Due to the regulatory effect of polymorphism rs2395655 on the p21 promoter activity in ESCC cells, we further performed immunohistochemical evaluation of the p21 protein expression in total 218 ESCC tissues and investigated the association of rs2395655 variant genotype with the p21 protein expression. Chi‐squared test showed significantly elevated p21 protein expression in ESCC tissues with rs2395655 GG genotype than tissues with rs2395655 AA or AG genotype (P = 0.008). Moreover, the associations of the p21 protein expression and rs2395655 variant genotype with disease‐free survival time were evaluated in this ESCC population. Both univariate analysis and Cox multivariate analysis showed better postoperative outcome for p21‐positive ESCC patients than p21‐negative patients (P = 0.001 and 0.008, respectively). Our results were consistent with those reports implying the positive prognostic role of elevated p21 expression in ESCC.7, 8, 10, 11, 12, 13 However, several other reports suggested an adverse prognostic role of up‐regulated p21 expression for ESCC patients.5, 6, 9 The inconsistency among these studies is most likely due to inadequate study design, limited populations with different geographic locations, or even different esophageal cancer types. Notably, univariate analysis revealed that the median survival time of ESCC patients with rs2395655 GG genotype was much longer than patients carrying rs2395655 AA or AG genotype (30.0 vs 20.0 months, P = 0.003). Cox multivariate analysis further indicated a positive role of rs2395655 GG genotype in predicting the postoperative outcome of ESCC patients (P = 0.025).
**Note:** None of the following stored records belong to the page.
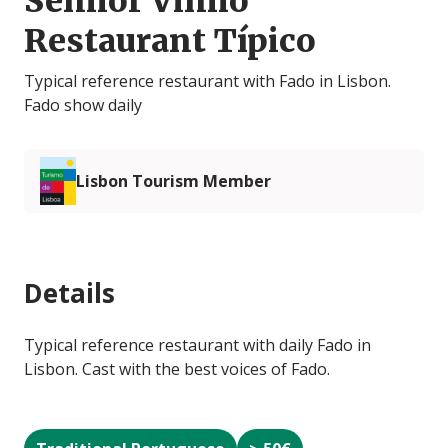
Senhor Vinho
Restaurant Típico
Typical reference restaurant with Fado in Lisbon.
Fado show daily
Lisbon Tourism Member
Details
Typical reference restaurant with daily Fado in
Lisbon. Cast with the best voices of Fado.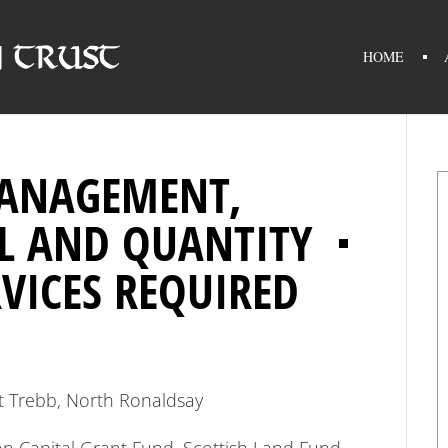
HOME
MANAGEMENT,
L AND QUANTITY
VICES REQUIRED
at Trebb, North Ronaldsay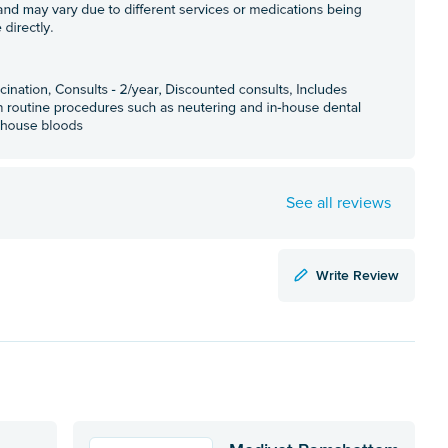
See all reviews
Write Review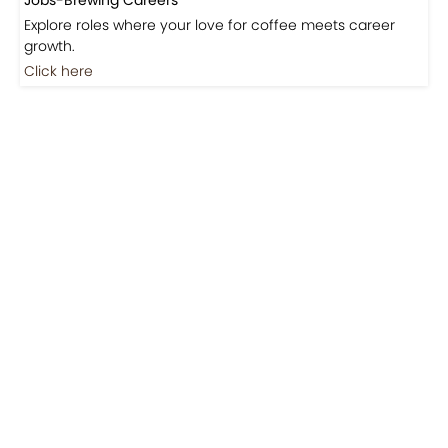
Coming Soon
Jobs
Jobs-Brewing Careers
Explore roles where your love for coffee meets career
growth.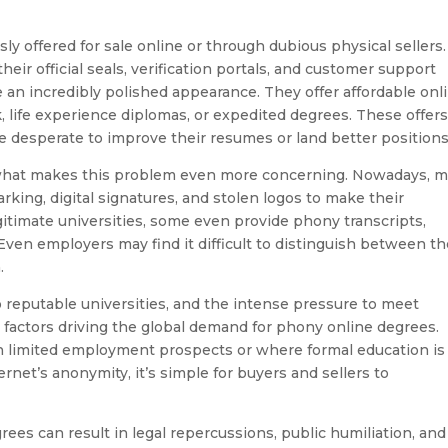
ly offered for sale online or through dubious physical sellers.
eir official seals, verification portals, and customer support
 an incredibly polished appearance. They offer affordable onl
k, life experience diplomas, or expedited degrees. These offer
e desperate to improve their resumes or land better positions
s what makes this problem even more concerning. Nowadays, 
king, digital signatures, and stolen logos to make their
itimate universities, some even provide phony transcripts,
 Even employers may find it difficult to distinguish between t
.
o reputable universities, and the intense pressure to meet
actors driving the global demand for phony online degrees.
th limited employment prospects or where formal education is
rnet’s anonymity, it’s simple for buyers and sellers to
rees can result in legal repercussions, public humiliation, and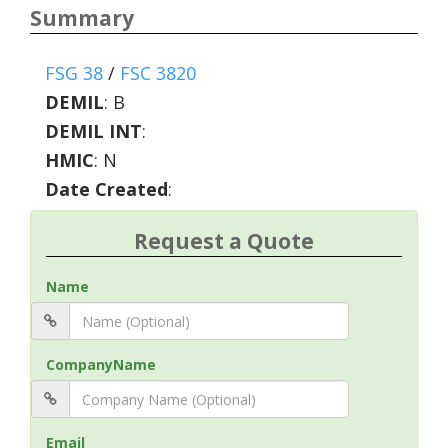
Summary
FSG 38
/
FSC 3820
DEMIL
:
B
DEMIL INT
:
HMIC
:
N
Date Created
:
Request a Quote
Name
CompanyName
Email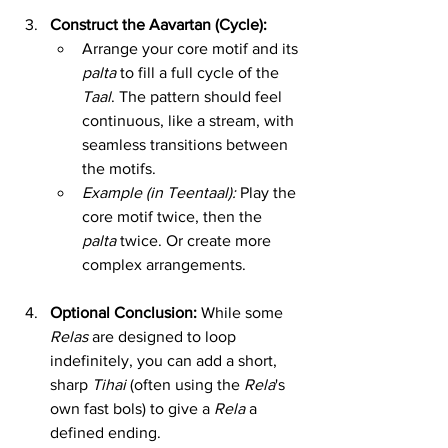
Construct the Aavartan (Cycle):
Arrange your core motif and its 
palta
 to fill a full cycle of the 
Taal
. The pattern should feel 
continuous, like a stream, with 
seamless transitions between 
the motifs.
Example (in Teentaal):
 Play the 
core motif twice, then the 
palta
 twice. Or create more 
complex arrangements.
Optional Conclusion:
 While some 
Relas
 are designed to loop 
indefinitely, you can add a short, 
sharp 
Tihai
 (often using the 
Rela
's 
own fast bols) to give a 
Rela
 a 
defined ending.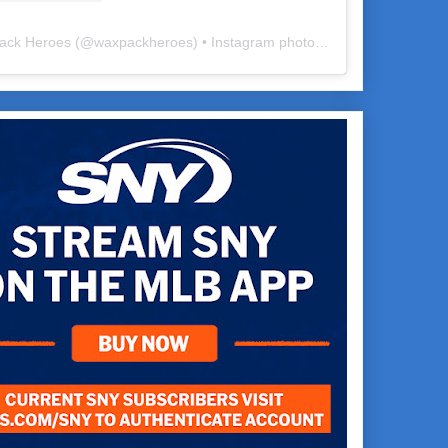
ack Heroes
(@
waxpackheroes
) • Instagram photos and videos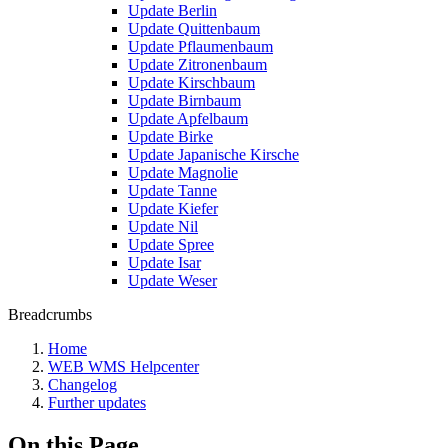
Update Berlin
Update Quittenbaum
Update Pflaumenbaum
Update Zitronenbaum
Update Kirschbaum
Update Birnbaum
Update Apfelbaum
Update Birke
Update Japanische Kirsche
Update Magnolie
Update Tanne
Update Kiefer
Update Nil
Update Spree
Update Isar
Update Weser
Breadcrumbs
Home
WEB WMS Helpcenter
Changelog
Further updates
On this Page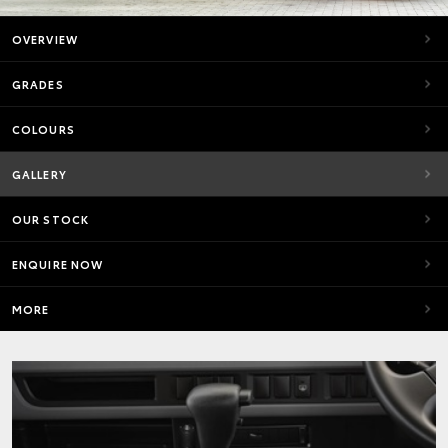
OVERVIEW
GRADES
COLOURS
GALLERY
OUR STOCK
ENQUIRE NOW
MORE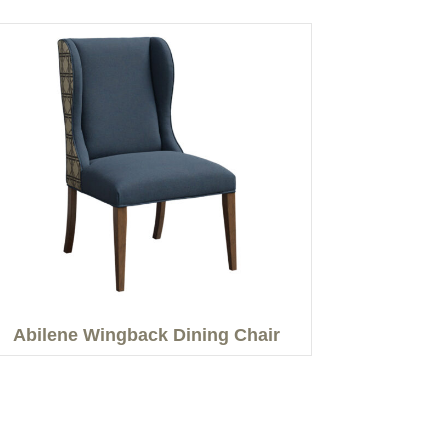
Abilene Wingback Dining Chair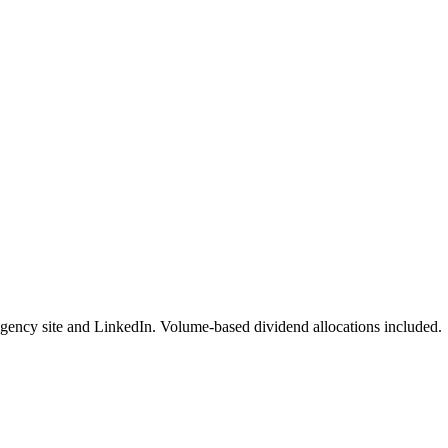
gency site and LinkedIn. Volume-based dividend allocations included.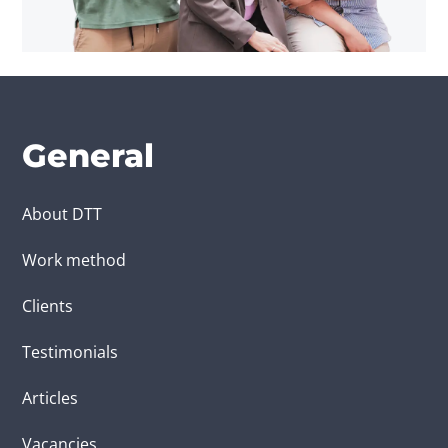
General
About DTT
Work method
Clients
Testimonials
Articles
Vacancies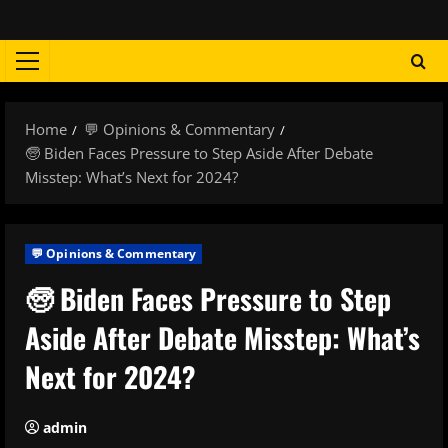
Skip
to
content
Primary
Menu
Home
💬 Opinions & Commentary
🧓 Biden Faces Pressure to Step Aside After Debate
Misstep: What’s Next for 2024?
💬 Opinions & Commentary
🧓 Biden Faces Pressure to Step
Aside After Debate Misstep: What’s
Next for 2024?
admin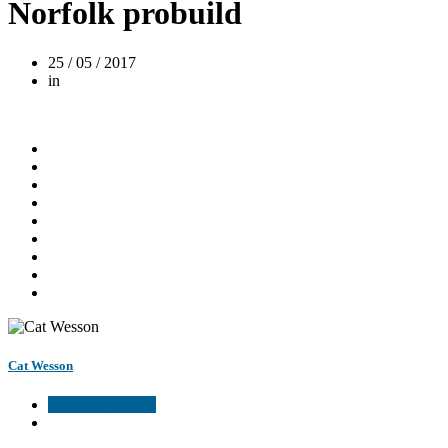
Norfolk probuild
25 / 05 / 2017
in
Cat Wesson
Norfolk Probuild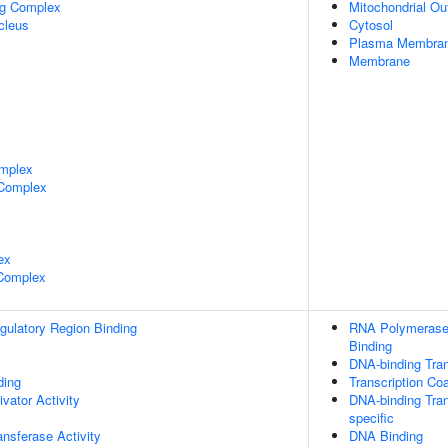
ng Complex
Mitochondrial O
cleus
Cytosol
Plasma Membra
Membrane
mplex
 Complex
ex
 Complex
egulatory Region Binding
RNA Polymerase 
Binding
DNA-binding Tran
ing
Transcription Coa
ivator Activity
DNA-binding Tran
specific
ransferase Activity
DNA Binding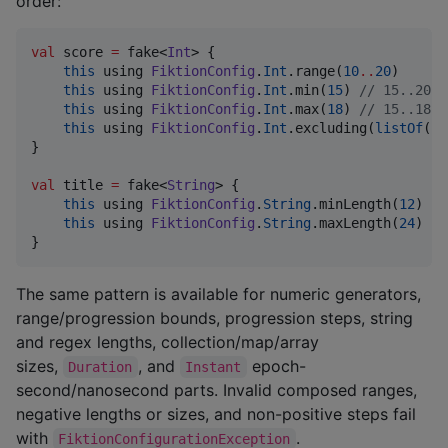
order:
val
 score 
=
 fake<
Int
> {

this
 using 
FiktionConfig
.
Int
.range(
10
..
20
)

this
 using 
FiktionConfig
.
Int
.min(
15
) 
//
 15..20
this
 using 
FiktionConfig
.
Int
.max(
18
) 
//
 15..18
this
 using 
FiktionConfig
.
Int
.excluding(
listOf
(
16
}

val
 title 
=
 fake<
String
> {

this
 using 
FiktionConfig
.
String
.minLength(
12
)

this
 using 
FiktionConfig
.
String
.maxLength(
24
)

}
The same pattern is available for numeric generators,
range/progression bounds, progression steps, string
and regex lengths, collection/map/array
sizes,
, and
epoch-
Duration
Instant
second/nanosecond parts. Invalid composed ranges,
negative lengths or sizes, and non-positive steps fail
with
.
FiktionConfigurationException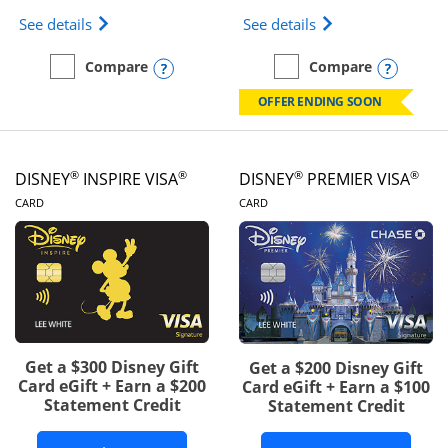
Opens IHG One Rewards Traveler Credit Card prod
Opens World of Hy
See details
See details
Opens compare popup dialog
Opens
Compare
Compare
empty checkbox
Compare the IHG One Rewards Traveler
empty checkbox
Compare the World of Hya
OFFER ENDING SOON
®
®
®
®
DISNEY
INSPIRE VISA
DISNEY
PREMIER VISA
LINKS TO PRODUCT PAGE
LINKS TO PRODUCT PA
CARD
CARD
Get a $300 Disney Gift
Get a $200 Disney Gift
Card eGift + Earn a $200
Card eGift + Earn a $100
Statement Credit
Statement Credit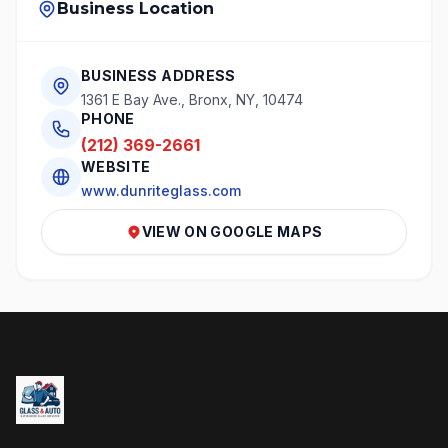
Business Location
BUSINESS ADDRESS
1361 E Bay Ave., Bronx, NY, 10474
PHONE
(212) 369-2661
WEBSITE
www.dunriteglass.com
VIEW ON GOOGLE MAPS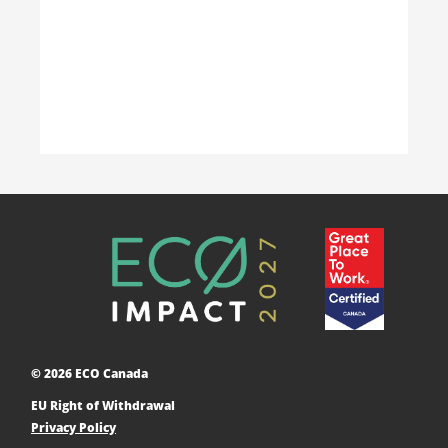
Learn More
Accelerating Decarbonization
This project is designed to empower businesses
and communities across Canada to adopt low-
carbon technologies and reduce their greenhouse
© 2026 ECO Canada
gas emissions. ​
EU Right of Withdrawal
Learn More
Privacy Policy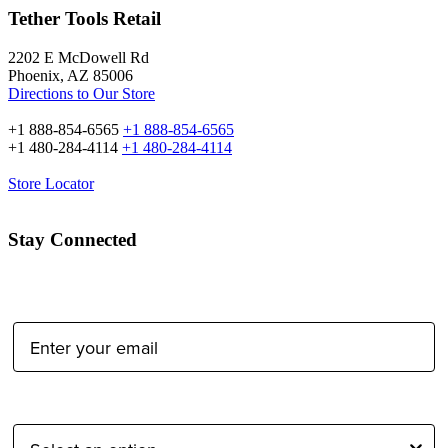
Tether Tools Retail
2202 E McDowell Rd
Phoenix, AZ 85006
Directions to Our Store
+1 888-854-6565
+1 888-854-6565
+1 480-284-4114
+1 480-284-4114
Store Locator
Stay Connected
Email Address:
Type of Photographer: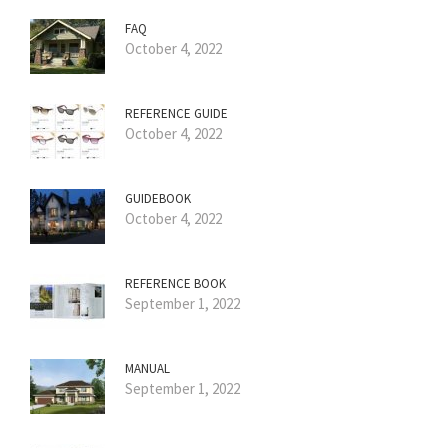
FAQ
October 4, 2022
REFERENCE GUIDE
October 4, 2022
GUIDEBOOK
October 4, 2022
REFERENCE BOOK
September 1, 2022
MANUAL
September 1, 2022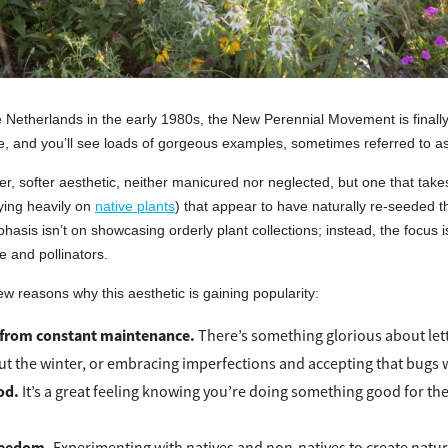
he Netherlands in the early 1980s, the New Perennial Movement is final
 and you’ll see loads of gorgeous examples, sometimes referred to as 
lder, softer aesthetic, neither manicured nor neglected, but one that takes 
ying heavily on
native plants
) that appear to have naturally re-seeded t
sis isn’t on showcasing orderly plant collections; instead, the focus is
e and pollinators.
ew reasons why this aesthetic is gaining popularity:
from constant maintenance.
There’s something glorious about letti
t the winter, or embracing imperfections and accepting that bugs wi
od.
It’s a great feeling knowing you’re doing something good for the so
freedom.
Experimenting with natives and non-natives to create natura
These results of survival analysis were supported by the research findings of Ma H and his colleagues that p21 rs2395655 AA genotype was significantly associated with the increased risk of cancer death of non‐small cell lung cancer (adjusted HR = 1.38, 95% CI = 1.07‐1.78).38

Taken together, we demonstrated for the first time that LEDGF/p75 binds to STRE element implicated in polymorphism rs2395655 and regulates the p21 gene expression in ESCC cells and tissues. Our results suggested that the elevated p21 protein expression and rs2395655 GG genotype may serve as positive prognostic factors for ESCC patients. These findings further revealed the complicated roles of LEDGF/p75 as a survival factor and a cancer‐related protein, and provided a rationale for ongoing studies aimed at understanding the stress survival activity and the critical roles of LEDGF/p75 in specific human cancers.

CONFLICT OF INTEREST

The authors have no conflict of interest to declare.